Y este mismo es el motivo de por qué la denuncia católica de la situación de crisis en la actual sociedad española apela a la moral personal y a la fe como explicación última y casi única de nuestro fracaso. Dice así: porque la injusticia básica de las estructuras sociales en que operan los poderosos de la sociedad es insalvable sin cambiar a las personas. Y, ¿qué resulta al cabo? Que las personas que una y otra vez conseguimos cambiar desde la fe, no son los poderosos, sino muchos ciudadanos pasando por casi todo, y creando así estados de calma social tan artificiales como injustos. Y cuando son poderosos y creyentes, lo son en mediaciones católicas que no problematizan a fondo ese encuentro. Por eso callamos socialmente como Iglesia en años anteriores a la crisis, salvo en moral sexual y educación. Ahora somos conscientes de aquel clamoroso silencio de la sociedad española, y nosotros en ella. O, ¿tampoco somos conscientes de nuestro clamoroso silencio social en el tiempo de “bonanza” económica?

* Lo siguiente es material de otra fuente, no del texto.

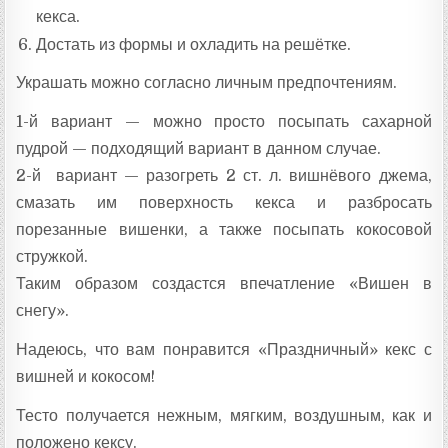
кекса.
Достать из формы и охладить на решётке.
Украшать можно согласно личным предпочтениям.
1-й вариант — можно просто посыпать сахарной
пудрой — подходящий вариант в данном случае.
2-й вариант — разогреть 2 ст. л. вишнёвого джема,
смазать им поверхность кекса и разбросать
порезанные вишенки, а также посыпать кокосовой
стружкой.
Таким образом создастся впечатление «Вишен в
снегу».
Надеюсь, что вам понравится «Праздничный» кекс с
вишней и кокосом!
Тесто получается нежным, мягким, воздушным, как и
положено кексу.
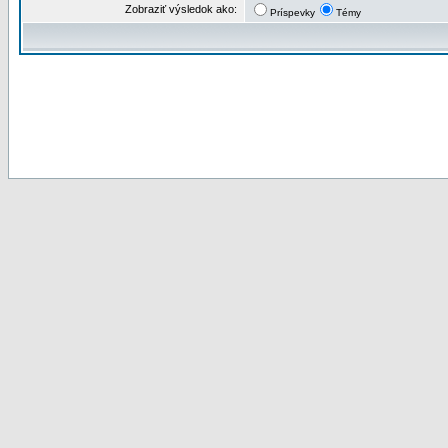
Zobraziť výsledok ako:
Príspevky
Témy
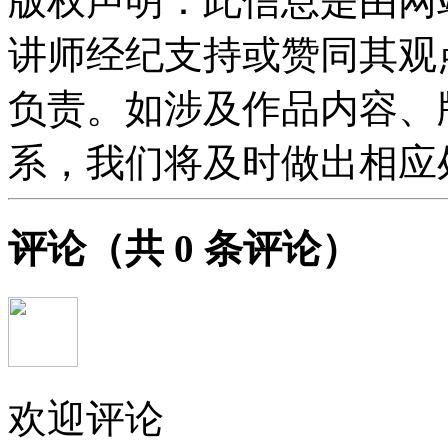
版权声明：此信息是由网
讲师经纪支持或赞同其观
负责。如涉及作品内容、
系，我们将及时做出相应
评论
（共
0
条评论）
欢迎评论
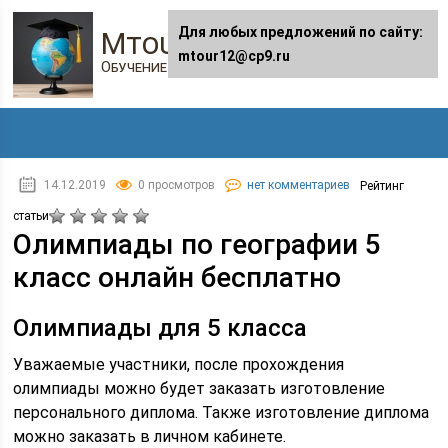
Для любых предложений по сайту:
Mtour12.ru
mtour12@cp9.ru
Обучение в онлайне
14.12.2019
0 просмотров
нет комментариев
Рейтинг
статьи
Олимпиады по географии 5
класс онлайн бесплатно
Олимпиады для 5 класса
Уважаемые участники, после прохождения
олимпиады можно будет заказать изготовление
персонального диплома. Также изготовление диплома
можно заказать в личном кабинете.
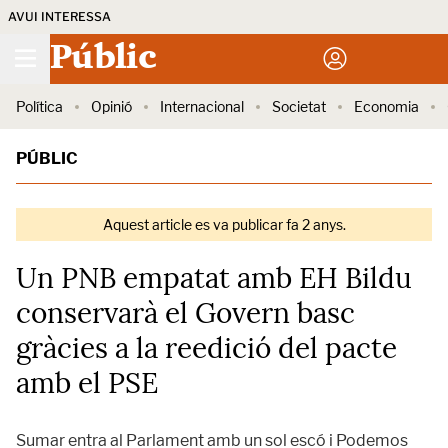
AVUI INTERESSA
Públic
Política
Opinió
Internacional
Societat
Economia
PÚBLIC
Aquest article es va publicar fa 2 anys.
Un PNB empatat amb EH Bildu
conservarà el Govern basc
gràcies a la reedició del pacte
amb el PSE
Sumar entra al Parlament amb un sol escó i Podemos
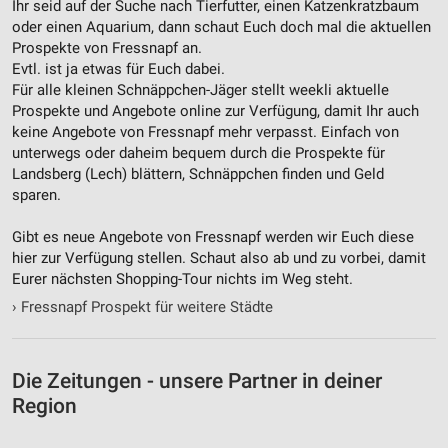
Ihr seid auf der Suche nach Tierfutter, einen Katzenkratzbaum
Notwendig
oder einen Aquarium, dann schaut Euch doch mal die aktuellen
Prospekte von Fressnapf an.
Performance
Evtl. ist ja etwas für Euch dabei.
Für alle kleinen Schnäppchen-Jäger stellt weekli aktuelle
Funktional
Prospekte und Angebote online zur Verfügung, damit Ihr auch
keine Angebote von Fressnapf mehr verpasst. Einfach von
Werbung
unterwegs oder daheim bequem durch die Prospekte für
Landsberg (Lech) blättern, Schnäppchen finden und Geld
sparen.
Gibt es neue Angebote von Fressnapf werden wir Euch diese
hier zur Verfügung stellen. Schaut also ab und zu vorbei, damit
Eurer nächsten Shopping-Tour nichts im Weg steht.
›
Fressnapf Prospekt für weitere Städte
Die Zeitungen - unsere Partner in deiner
Region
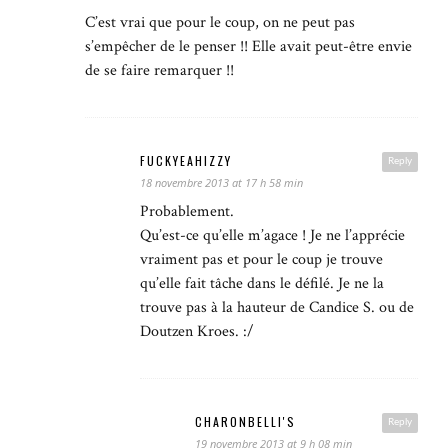
C’est vrai que pour le coup, on ne peut pas
s’empêcher de le penser !! Elle avait peut-être envie
de se faire remarquer !!
FUCKYEAHIZZY
Reply
18 novembre 2013 at 17 h 58 min
Probablement.
Qu’est-ce qu’elle m’agace ! Je ne l’apprécie
vraiment pas et pour le coup je trouve
qu’elle fait tâche dans le défilé. Je ne la
trouve pas à la hauteur de Candice S. ou de
Doutzen Kroes. :/
CHARONBELLI'S
Reply
19 novembre 2013 at 9 h 08 min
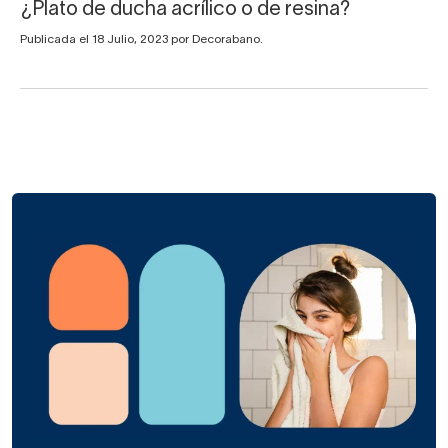
¿Plato de ducha acrílico o de resina?
Publicada el 18 Julio, 2023 por Decorabano.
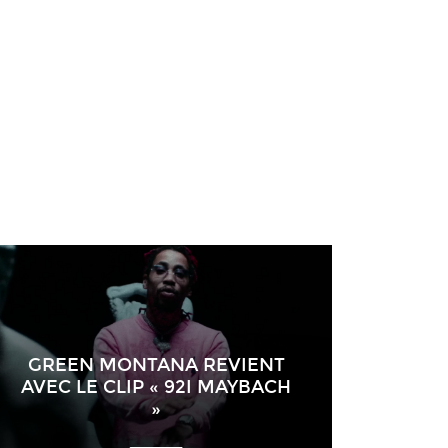
GREEN MONTANA REVIENT
AVEC LE CLIP « 92I MAYBACH
»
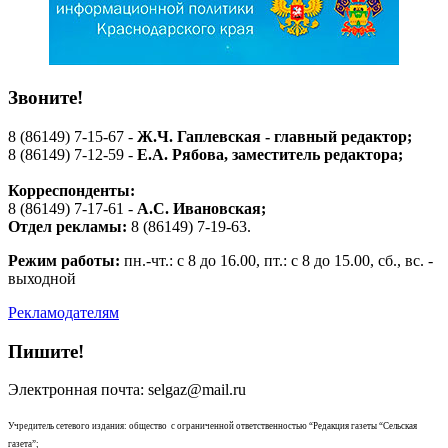
Звоните!
8 (86149) 7-15-67 -
Ж.Ч. Гаплевская - главный редактор;
8 (86149) 7-12-59 -
Е.А. Рябова
, заместитель редактора;
Корреспонденты:
8 (86149) 7-17-61 -
А.С. Ивановская;
Отдел рекламы:
8 (86149) 7-19-63.
Режим работы:
пн.-чт.: с 8 до 16.00, пт.: с 8 до 15.00, сб., вс. -
выходной
Рекламодателям
Пишите!
Электронная почта: selgaz@mail.ru
Учредитель сетевого издания: общество с ограниченной ответственностью “Редакция газеты “Сельская
газета”;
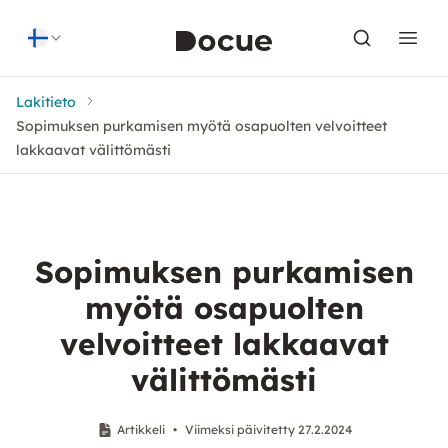
Skip to content
Lakitieto
Sopimuksen purkamisen myötä osapuolten velvoitteet
lakkaavat välittömästi
Sopimuksen purkamisen
myötä osapuolten
velvoitteet lakkaavat
välittömästi
Artikkeli
•
Viimeksi päivitetty 27.2.2024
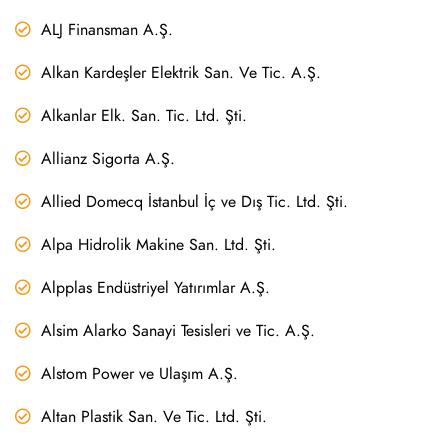
ALJ Finansman A.Ş.
Alkan Kardeşler Elektrik San. Ve Tic. A.Ş.
Alkanlar Elk. San. Tic. Ltd. Şti.
Allianz Sigorta A.Ş.
Allied Domecq İstanbul İç ve Dış Tic. Ltd. Şti.
Alpa Hidrolik Makine San. Ltd. Şti.
Alpplas Endüstriyel Yatırımlar A.Ş.
Alsim Alarko Sanayi Tesisleri ve Tic. A.Ş.
Alstom Power ve Ulaşım A.Ş.
Altan Plastik San. Ve Tic. Ltd. Şti.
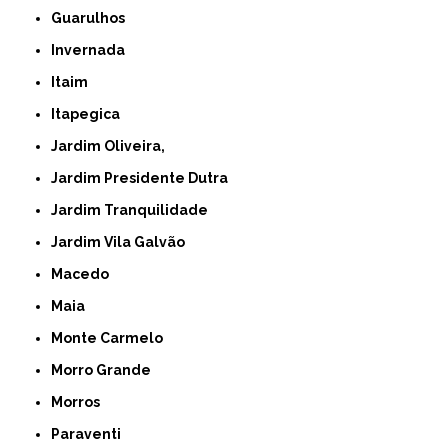
Guarulhos
Invernada
Itaim
Itapegica
Jardim Oliveira,
Jardim Presidente Dutra
Jardim Tranquilidade
Jardim Vila Galvão
Macedo
Maia
Monte Carmelo
Morro Grande
Morros
Paraventi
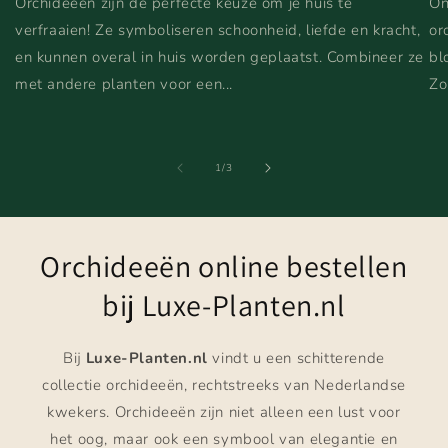
Orchideeën zijn de perfecte keuze om je huis te
On
verfraaien! Ze symboliseren schoonheid, liefde en kracht,
or
en kunnen overal in huis worden geplaatst. Combineer ze
bl
met andere planten voor een...
Zo
van
1
/
3
Orchideeën online bestellen
bij Luxe-Planten.nl
Bij
Luxe-Planten.nl
vindt u een schitterende
collectie orchideeën, rechtstreeks van Nederlandse
kwekers. Orchideeën zijn niet alleen een lust voor
het oog, maar ook een symbool van elegantie en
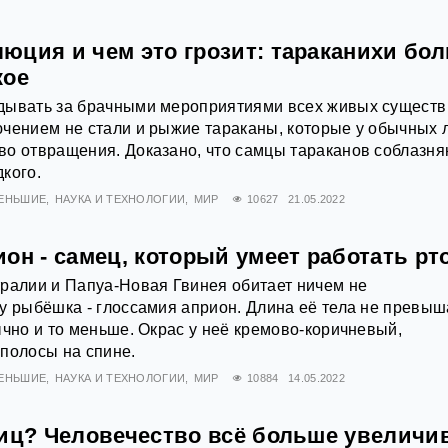
юция и чем это грозит: тараканихи бо
кое
дывать за брачными мероприятиями всех живых существ
ючением не стали и рыжие тараканы, которые у обычных
во отвращения. Доказано, что самцы тараканов соблазня
кого.
МЕНЬШИЕ
НАУКА И ТЕХНОЛОГИИ
МИР
10627
21.05.2022
он - самец, который умеет работать рт
ралии и Папуа-Новая Гвинея обитает ничем не
у рыбёшка - глоссамия априон. Длина её тела не превыш
ычно и то меньше. Окрас у неё кремово-коричневый,
полосы на спине.
МЕНЬШИЕ
НАУКА И ТЕХНОЛОГИИ
МИР
10884
14.05.2022
тиц? Человечество всё больше увеличи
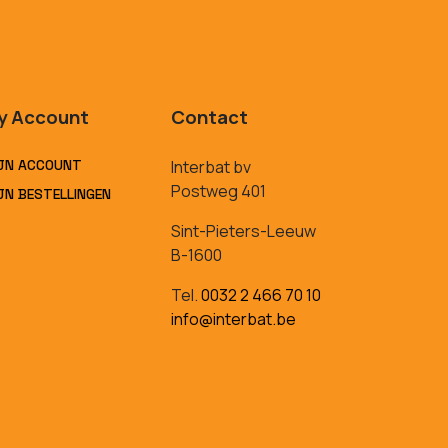
y Account
Contact
JN ACCOUNT
Interbat bv
Postweg 401
JN BESTELLINGEN
Sint-Pieters-Leeuw
B-1600
Tel.
0032 2 466 70 10
info@interbat.be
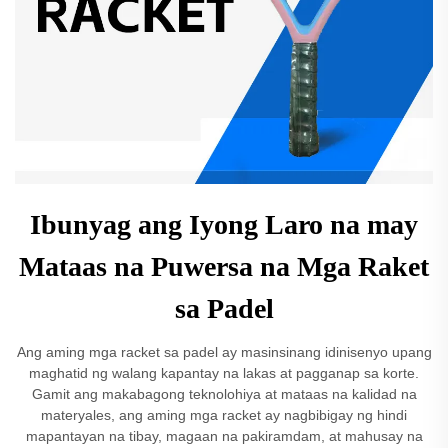
Ibunyag ang Iyong Laro na may
Mataas na Puwersa na Mga Raket
sa Padel
Ang aming mga racket sa padel ay masinsinang idinisenyo upang
maghatid ng walang kapantay na lakas at pagganap sa korte.
Gamit ang makabagong teknolohiya at mataas na kalidad na
materyales, ang aming mga racket ay nagbibigay ng hindi
mapantayan na tibay, magaan na pakiramdam, at mahusay na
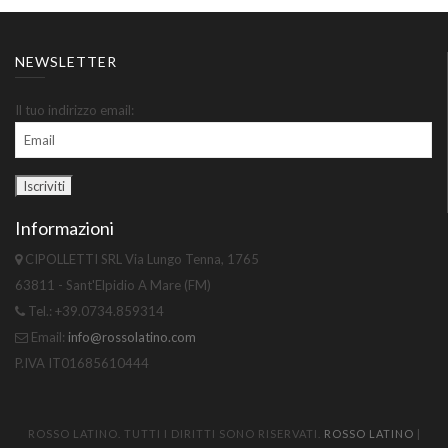
NEWSLETTER
Il tuo indirizzo email:
Informazioni
CIPOLLETTI SRL Via Lungo Tenna, 1765
63811 - Sant'Elpidio A Mare (FM)
Tel.: +39.0734.859314
Email:
info@rossolatino.com
P.IVA IT01685610444
ROSSO LATINO. TUTTI I DIRITTI SONO RISERVATI.
ROSSO LATINO
|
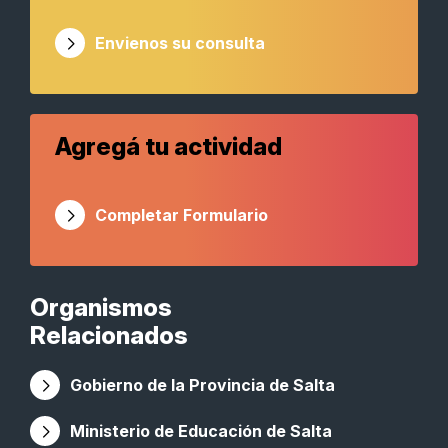
Envienos su consulta
Agregá tu actividad
Completar Formulario
Organismos
Relacionados
Gobierno de la Provincia de Salta
Ministerio de Educación de Salta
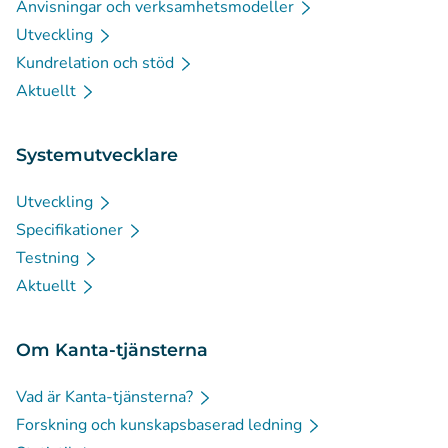
Anvisningar och verksamhetsmodeller
Utveckling
Kundrelation och stöd
Aktuellt
Systemutvecklare
Utveckling
Specifikationer
Testning
Aktuellt
Om Kanta-tjänsterna
Vad är Kanta-tjänsterna?
Forskning och kunskapsbaserad ledning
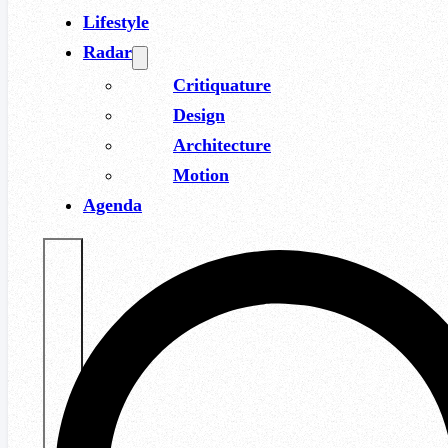
Lifestyle
Radar
Critiquature
Design
Architecture
Motion
Agenda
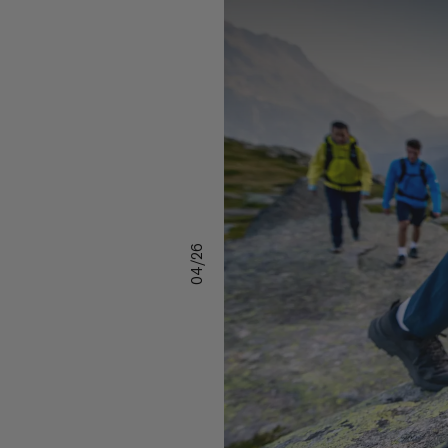
04/26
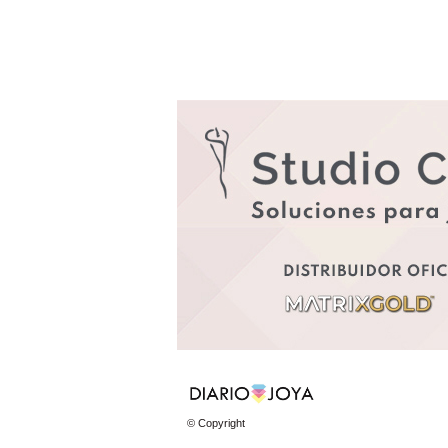
© Copyright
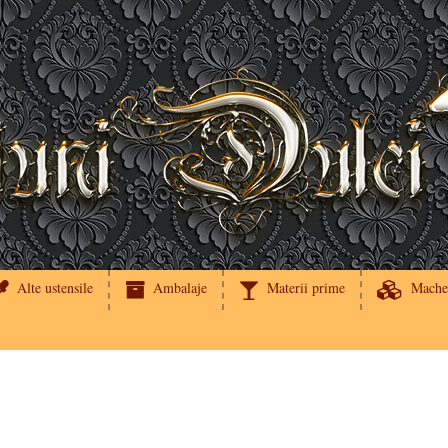
Alte ustensile
Ambalaje
Materii prime
Mache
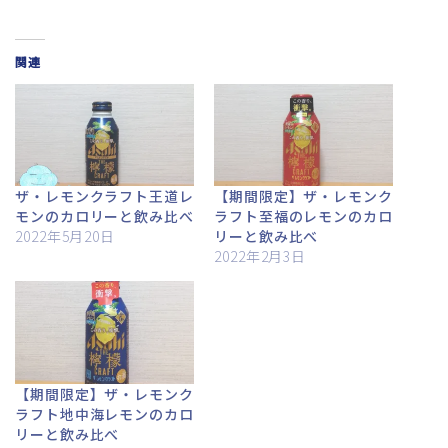
関連
ザ・レモンクラフト王道レ
【期間限定】ザ・レモンク
モンのカロリーと飲み比べ
ラフト至福のレモンのカロ
2022年5月20日
リーと飲み比べ
2022年2月3日
【期間限定】ザ・レモンク
ラフト地中海レモンのカロ
リーと飲み比べ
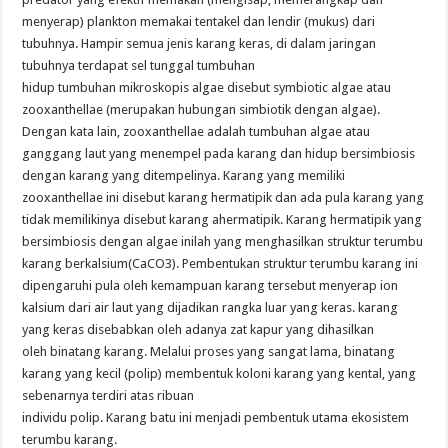
menyerap) plankton memakai tentakel dan lendir (mukus) dari
tubuhnya. Hampir semua jenis karang keras, di dalam jaringan
tubuhnya terdapat sel tunggal tumbuhan
hidup tumbuhan mikroskopis algae disebut symbiotic algae atau
zooxanthellae (merupakan hubungan simbiotik dengan algae).
Dengan kata lain, zooxanthellae adalah tumbuhan algae atau
ganggang laut yang menempel pada karang dan hidup bersimbiosis
dengan karang yang ditempelinya. Karang yang memiliki
zooxanthellae ini disebut karang hermatipik dan ada pula karang yang
tidak memilikinya disebut karang ahermatipik. Karang hermatipik yang
bersimbiosis dengan algae inilah yang menghasilkan struktur terumbu
karang berkalsium(CaCO3). Pembentukan struktur terumbu karang ini
dipengaruhi pula oleh kemampuan karang tersebut menyerap ion
kalsium dari air laut yang dijadikan rangka luar yang keras. karang
yang keras disebabkan oleh adanya zat kapur yang dihasilkan
oleh binatang karang. Melalui proses yang sangat lama, binatang
karang yang kecil (polip) membentuk koloni karang yang kental, yang
sebenarnya terdiri atas ribuan
individu polip. Karang batu ini menjadi pembentuk utama ekosistem
terumbu karang.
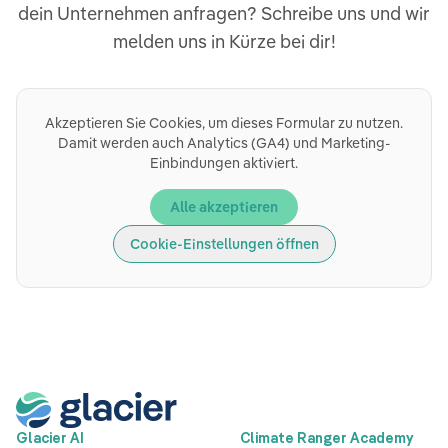
dein Unternehmen anfragen? Schreibe uns und wir
melden uns in Kürze bei dir!
Akzeptieren Sie Cookies, um dieses Formular zu nutzen.
Damit werden auch Analytics (GA4) und Marketing-
Einbindungen aktiviert.
Alle akzeptieren
Cookie-Einstellungen öffnen
Glacier AI
Climate Ranger Academy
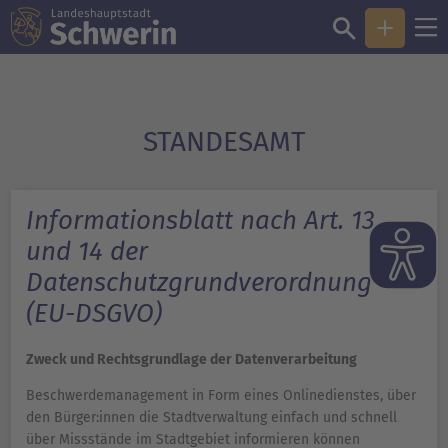
STANDESAMT
Informationsblatt nach Art. 13
und 14 der
Datenschutzgrundverordnung
(EU-DSGVO)
Zweck und Rechtsgrundlage der Datenverarbeitung
Beschwerdemanagement in Form eines Onlinedienstes, über
den Bürger:innen die Stadtverwaltung einfach und schnell
über Missstände im Stadtgebiet informieren können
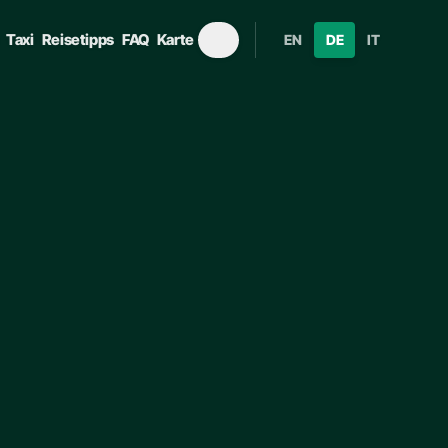
Taxi
Reisetipps
FAQ
Karte
EN
DE
IT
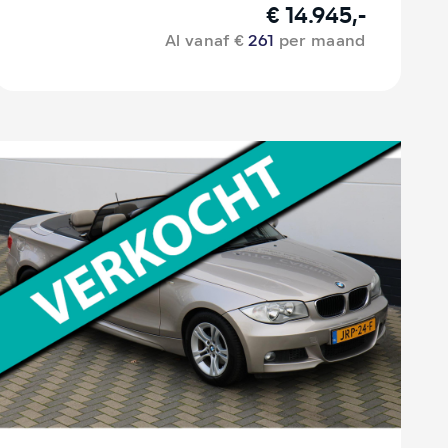
€ 14.945,-
Al vanaf €
261
per maand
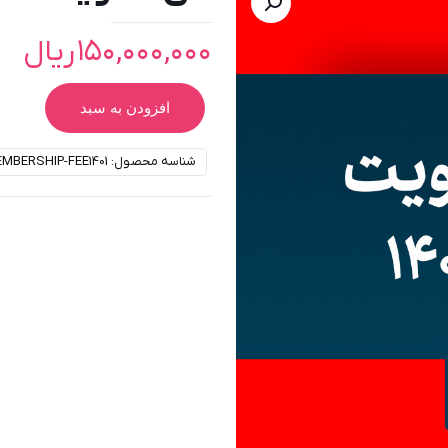
۱۵۰,۰۰۰,۰۰۰
ریال
افزودن به سبد
شناسه محصول:
MBERSHIP-FEE1401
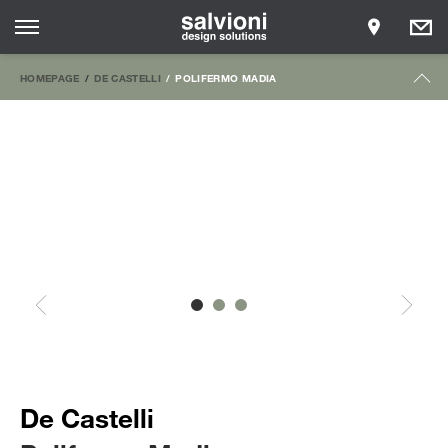
HOMEPAGE
DE CASTELLI
POLIFERMO MADIA
De Castelli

Hay un momento en que el analista tiene la sensación de que a esta iglesia católica, obsesionada con la pérdida de fieles, ya sólo le importa sumar miembros, el éxito proselitista, – ¡kerigma, kerigma! -, y que todo lo demás es labor de aliño, apenas reflexionado y creído. La evangelización así, nace del miedo y la prisa; malos consejeros; ella dice que nace del valor, pero nace del miedo a la debilidad y la prisa; nace si encarnación social; juega todas sus cartas sociales en la lucha contra el aborto y por la familia, y deja el resto de la vida digna a merced de la meritoria acción de Cáritas, en una sociedad de injusticias sociales, cuyas élites manipulan nuestra generosidad y buena voluntad sin ninguna mala conciencia. Y como el catolicismo tiene prisa por evangelizar, – ¡kerigma, kerigma!, ya no piensa en las servidumbres al poder que una evangelización desencarnada acarrea. Terminamos muriendo al Evangelio para revivir como grupo socia. Demasiado precio.
Esto es lo que pienso de esa moral católica pansexualista y sin historia social. Ni siquiera digo que, si encarna socialmente sus valoraciones y denuncias, ya es seguro que va a acertar en ellas; no, no, la cosa es más compleja que eso; pero sin acoger la inmoralidad en su dimensión social y de estructuras, el discurso moral neotradicional nace sin alas. No se tiene de pie. Y la evangelización subsiguiente queda lastrada sin remedio.